Provided material below:
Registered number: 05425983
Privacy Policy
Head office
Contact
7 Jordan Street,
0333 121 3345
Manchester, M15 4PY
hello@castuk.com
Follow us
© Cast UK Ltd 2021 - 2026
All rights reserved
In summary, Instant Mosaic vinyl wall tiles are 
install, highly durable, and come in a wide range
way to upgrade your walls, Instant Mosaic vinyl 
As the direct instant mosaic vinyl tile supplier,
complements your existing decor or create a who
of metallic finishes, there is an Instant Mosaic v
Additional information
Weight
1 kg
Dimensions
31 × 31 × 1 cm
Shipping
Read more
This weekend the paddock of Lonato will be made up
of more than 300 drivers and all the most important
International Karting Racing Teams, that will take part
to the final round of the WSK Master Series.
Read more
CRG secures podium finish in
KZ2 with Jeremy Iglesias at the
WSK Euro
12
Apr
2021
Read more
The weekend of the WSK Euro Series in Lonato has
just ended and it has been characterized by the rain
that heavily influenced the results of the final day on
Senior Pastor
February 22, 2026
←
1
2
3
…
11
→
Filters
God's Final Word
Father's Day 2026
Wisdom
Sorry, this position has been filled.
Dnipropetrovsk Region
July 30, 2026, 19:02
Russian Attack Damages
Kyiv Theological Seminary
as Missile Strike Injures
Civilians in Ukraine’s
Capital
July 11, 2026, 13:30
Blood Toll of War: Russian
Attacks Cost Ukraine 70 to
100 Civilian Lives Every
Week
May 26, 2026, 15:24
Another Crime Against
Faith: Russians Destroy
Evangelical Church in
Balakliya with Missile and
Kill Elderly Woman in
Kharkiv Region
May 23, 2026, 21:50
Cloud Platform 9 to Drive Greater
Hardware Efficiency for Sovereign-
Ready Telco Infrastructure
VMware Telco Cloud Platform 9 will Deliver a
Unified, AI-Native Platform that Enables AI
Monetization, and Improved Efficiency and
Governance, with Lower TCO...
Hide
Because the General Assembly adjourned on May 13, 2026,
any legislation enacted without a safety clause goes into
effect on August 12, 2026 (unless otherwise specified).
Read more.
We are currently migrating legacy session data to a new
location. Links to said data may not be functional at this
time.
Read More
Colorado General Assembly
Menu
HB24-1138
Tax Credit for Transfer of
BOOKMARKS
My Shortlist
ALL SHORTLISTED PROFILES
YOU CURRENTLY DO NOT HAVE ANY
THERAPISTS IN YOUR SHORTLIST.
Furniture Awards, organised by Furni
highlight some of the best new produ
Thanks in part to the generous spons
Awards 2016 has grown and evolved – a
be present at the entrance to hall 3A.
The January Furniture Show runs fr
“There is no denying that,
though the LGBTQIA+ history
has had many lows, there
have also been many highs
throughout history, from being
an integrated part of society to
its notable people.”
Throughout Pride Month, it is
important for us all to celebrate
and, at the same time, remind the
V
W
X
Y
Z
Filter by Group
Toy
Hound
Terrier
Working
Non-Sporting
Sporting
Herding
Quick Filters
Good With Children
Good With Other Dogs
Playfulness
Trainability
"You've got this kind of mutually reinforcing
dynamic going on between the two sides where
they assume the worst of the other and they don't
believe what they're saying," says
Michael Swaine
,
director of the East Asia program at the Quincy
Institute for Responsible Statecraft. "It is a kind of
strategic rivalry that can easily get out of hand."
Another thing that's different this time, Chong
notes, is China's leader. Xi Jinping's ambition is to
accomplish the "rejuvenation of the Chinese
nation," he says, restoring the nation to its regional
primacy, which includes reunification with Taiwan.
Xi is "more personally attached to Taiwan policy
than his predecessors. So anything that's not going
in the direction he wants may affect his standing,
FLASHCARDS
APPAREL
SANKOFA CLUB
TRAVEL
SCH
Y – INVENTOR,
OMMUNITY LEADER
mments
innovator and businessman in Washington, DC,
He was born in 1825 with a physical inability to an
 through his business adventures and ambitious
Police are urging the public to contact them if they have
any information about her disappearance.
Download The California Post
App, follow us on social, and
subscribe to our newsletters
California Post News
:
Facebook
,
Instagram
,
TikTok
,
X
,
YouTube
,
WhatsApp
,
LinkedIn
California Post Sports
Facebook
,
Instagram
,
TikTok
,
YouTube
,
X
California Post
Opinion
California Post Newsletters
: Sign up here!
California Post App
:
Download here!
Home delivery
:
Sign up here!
End of Provided material.
▸ Exercise instructions
Reply with one number, the count of lines in the entries that hold the string "Platform".

▸ Response
3